If Jason Sherman said “lucky” once in a recent interview, he said it half a dozen times. The Miami inventor couldn’t be happier that he and his partners have landed in Louisville. Or more thankful. Why’s that?
Well, where better to be than the “capital of the spirits world,” as he calls it, for the guy who wants to change the way people drink cocktails? But it’s not just that we’re the center of the bourbon universe. Sherman’s invention, a stainless steel, glowing machine called Beyond Zero
does the (so we thought!) impossible: it freezes alcohol into ice. And to pull off the manufacturing behind that kind of modern-day alchemy, entrepreneurs need some serious resources.
“I thought I’d have to go to California or New York to build and then go through China,” Sherman says. Then he learned about GE Appliances
. And UPS Worldport. And that the number one industry in Kentucky is aerospace
. “It’s second only to Houston,” Sherman marvels.
And then he met Barry Yates, director of innovation at Winston Industries
; that’s the company that developed the Collectramatic Fryer, the revolutionary pressure fryer used by Colonel Harland Sanders for KFC.
“It’s mind blowing what’s going on here,” Sherman says. “All these things really provide opportunity for someone like me who’s an inventor. It’s unbelievable. Between bourbon and the manufacturing component we found the perfect spot to do this. We feel really lucky.”
Ordering “In The Rocks”
The alpha Beyond Zero machine, manufactured at Winston, rolled out Derby weekend at Charr’d Bourbon Kitchen and Lounge at the Louisville Marriott East in Jeffersontown. From its perch at the end of the bar, it glows enticingly, drawing curious onlookers who follow the same cycle: intrigue, bafflement, awe. And then they order a drink “in the rocks” and as room temperature spirit hits the -20° cubes and smoke rises, their eyes light up.
“It’s that surprise factor,” business partner Tim Couch says. We all thought you couldn’t freeze alcohol, so “when you break that barrier, you rock someone’s world.” And from there, the wheels start turning. “They become a mixologist. They feel they created something.”
Entering a New Frontier
While there are plans for a home version of the machine, in the meantime the guys are looking for top professional mixologists
at Louisville bars for beta testing. They believe they’re creating a new category of drinks, and want to see what the creative minds here in bourbon country can dream up. If nothing else, the possibilities for cocktail names are endless; one early fan of the machine is Fred Noe, master distiller for Jim Beam
. What do you pour for this guy? Devil’s Cut, in the rocks – and call it When Hell Freezes over.
The team is headed to the National Restaurant Association show in Chicago later this month, where, in 1937, the blender was introduced. And this new creation is just the latest in a long line of inventions that have changed the way we drink, Sherman says. Thinks kegs, think refrigerators, and imagine your local happy hour without them.

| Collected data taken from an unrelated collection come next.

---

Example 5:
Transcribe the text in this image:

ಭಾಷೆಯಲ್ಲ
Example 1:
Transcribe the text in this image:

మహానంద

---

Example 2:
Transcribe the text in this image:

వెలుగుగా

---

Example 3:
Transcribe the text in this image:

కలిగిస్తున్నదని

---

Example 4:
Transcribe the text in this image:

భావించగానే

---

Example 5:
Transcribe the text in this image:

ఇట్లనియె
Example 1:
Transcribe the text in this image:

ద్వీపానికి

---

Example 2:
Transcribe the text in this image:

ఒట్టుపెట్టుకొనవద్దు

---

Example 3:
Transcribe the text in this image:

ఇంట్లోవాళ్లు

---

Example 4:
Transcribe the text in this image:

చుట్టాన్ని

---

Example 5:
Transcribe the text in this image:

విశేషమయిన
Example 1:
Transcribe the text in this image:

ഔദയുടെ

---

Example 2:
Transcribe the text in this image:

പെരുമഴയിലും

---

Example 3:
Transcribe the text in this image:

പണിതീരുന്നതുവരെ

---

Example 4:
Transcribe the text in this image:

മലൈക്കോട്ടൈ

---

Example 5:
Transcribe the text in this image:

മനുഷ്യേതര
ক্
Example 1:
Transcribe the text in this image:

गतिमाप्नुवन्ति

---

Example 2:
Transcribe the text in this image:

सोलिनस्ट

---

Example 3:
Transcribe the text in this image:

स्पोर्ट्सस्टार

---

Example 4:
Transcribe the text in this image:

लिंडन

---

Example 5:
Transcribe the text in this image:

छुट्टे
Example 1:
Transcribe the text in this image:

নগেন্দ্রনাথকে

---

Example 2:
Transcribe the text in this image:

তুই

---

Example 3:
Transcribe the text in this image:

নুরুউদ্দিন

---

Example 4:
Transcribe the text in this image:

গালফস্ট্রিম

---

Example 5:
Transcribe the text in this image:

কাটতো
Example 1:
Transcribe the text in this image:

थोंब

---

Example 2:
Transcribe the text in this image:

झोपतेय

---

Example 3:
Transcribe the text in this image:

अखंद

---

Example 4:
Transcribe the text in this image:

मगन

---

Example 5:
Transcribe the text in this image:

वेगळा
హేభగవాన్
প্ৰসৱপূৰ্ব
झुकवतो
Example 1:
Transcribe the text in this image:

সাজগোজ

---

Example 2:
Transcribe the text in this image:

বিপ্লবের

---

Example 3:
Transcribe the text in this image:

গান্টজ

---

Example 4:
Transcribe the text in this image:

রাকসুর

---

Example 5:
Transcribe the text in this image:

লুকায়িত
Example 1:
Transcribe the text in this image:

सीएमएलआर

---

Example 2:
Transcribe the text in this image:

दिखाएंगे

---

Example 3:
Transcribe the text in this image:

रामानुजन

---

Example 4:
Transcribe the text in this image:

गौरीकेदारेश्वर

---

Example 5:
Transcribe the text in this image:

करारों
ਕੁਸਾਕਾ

The ability to freeze alcohol is a new frontier. (The machine can freeze bourbon into four cubes in about three to five minutes). And it’s beyond just saying goodbye to watered down drinks. “Basically you get a drink that’s about between 20 and 30 degrees below zero,” Sherman says. “This much colder drink ... removes the mouthful of burn and we get a smoother beverage.”

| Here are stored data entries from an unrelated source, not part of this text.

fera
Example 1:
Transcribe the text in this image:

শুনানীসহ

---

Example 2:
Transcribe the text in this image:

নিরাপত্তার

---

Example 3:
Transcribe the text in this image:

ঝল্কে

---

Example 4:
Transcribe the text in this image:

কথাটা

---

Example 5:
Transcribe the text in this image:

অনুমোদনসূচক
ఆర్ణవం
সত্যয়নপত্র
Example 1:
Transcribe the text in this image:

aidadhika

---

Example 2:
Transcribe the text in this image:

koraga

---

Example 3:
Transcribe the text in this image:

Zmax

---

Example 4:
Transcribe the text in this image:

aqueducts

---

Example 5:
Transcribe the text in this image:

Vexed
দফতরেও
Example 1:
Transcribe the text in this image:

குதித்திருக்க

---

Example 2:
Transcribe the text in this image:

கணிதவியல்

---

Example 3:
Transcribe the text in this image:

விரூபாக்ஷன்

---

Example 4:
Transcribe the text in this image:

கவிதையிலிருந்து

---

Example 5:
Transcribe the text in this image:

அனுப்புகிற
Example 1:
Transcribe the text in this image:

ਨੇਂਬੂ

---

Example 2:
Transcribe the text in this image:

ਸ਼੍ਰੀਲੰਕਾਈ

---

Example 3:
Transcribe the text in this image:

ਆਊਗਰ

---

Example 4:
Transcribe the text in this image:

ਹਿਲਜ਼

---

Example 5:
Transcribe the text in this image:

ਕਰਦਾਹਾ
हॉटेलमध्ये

In the name of science, of course, I tried it, with a pour of Four Roses Single Barrel. Smoother, yes – at its coldest it lost some of its character for me. To be fair, I rarely take bourbon on the rocks so I’m more accustomed to my drink at Kentucky room temperature. Then I found a sweet spot at about 45 degrees (noted through Sherman’s enthusiastic wielding of the digital thermometer.) At that point the spice returned, the bold flavors reemerged, but it was still pleasingly cold. It was fascinating to note the changes in flavors as the drink gradually warmed. The real fun, however, came with the Old Fashioned served in the rocks. Sipping and talking as I held the drink in my warm hand, the drink stayed marvelously cold – and consistent. Like the curious imbibers at the bar, my own eyes lit up at the thought of never wasting a half-finished, watered down cocktail again.
Lucky in Kentucky
As happy as I was contemplating life beyond watered down drinks, the Beyond Zero guys looked happier still. Sherman couldn’t have stopped smiling if he’d tried. And frozen liquor at bars is just the beginning. From culinary implications – think mignonette cubes on oysters – to addressing the massive waste from traditional commercial ice makers, there’s a world of possibility awaiting them. And it starts here.
“If you’d told me six months ago I’d be living in Kentucky I wouldn’t believe it,” Couch says as the other guys nod. “But you couldn’t do this anywhere else.”